For the Legacy app: You'll use the "Add to any Order" option. This option is found in the scan and pack options tab of the product detail page and it's labeled: "Add to any order". As the name suggests, it allows the item to be scanned into an order even if the item is not listed as a line item. Once this option is enabled for each SKU that can be added to a bundle you are ready to rock.
For the GPX app: You won't need to make any changes to the products beforehand. You'll have your team scan the ADDNEXT barcode before scanning each of the bundle items.
Here's the workflow:
- The packer begins scanning the items in the order.
- When they reach the bundle item they check the packing slip to see what was selected.

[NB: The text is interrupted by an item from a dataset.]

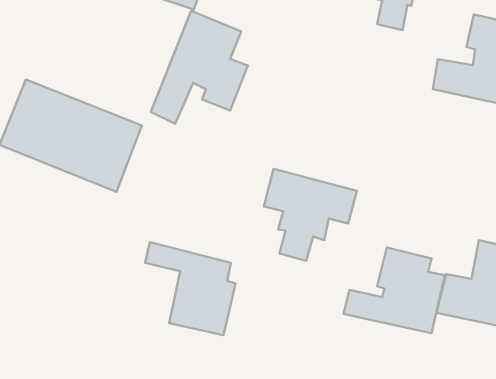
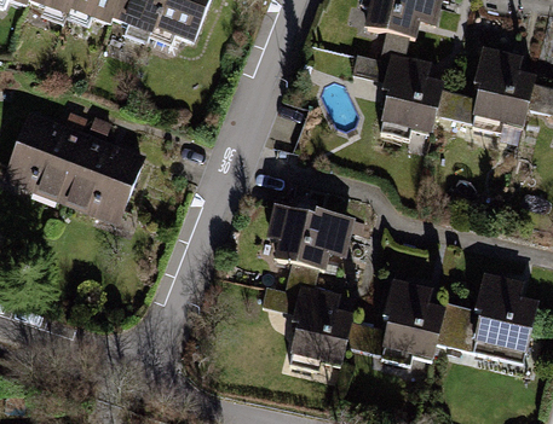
building: [151,11,248,124] -> none
building: none -> [353,54,444,134]
building: [145,242,236,335] -> [261,285,352,378]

- As they scan each of these selections it is recorded with the order. In the GPX app, they will scan ADDNEXT before scanning the item.
- After scanning all of the bundle items they scan or click scan the master bundle item to complete the order.
With this workflow, you know what was scanned and who scanned it. No, it will not prevent them from scanning the 4GIGDDR instead of the 8GIGDDR, for that we would need to know the 8GIGDDR was ordered. When the online store is able to pass the customer selections as line items, that is exactly what we will do, but for now, we have more info about what was packed than before and we are less likely to see errors.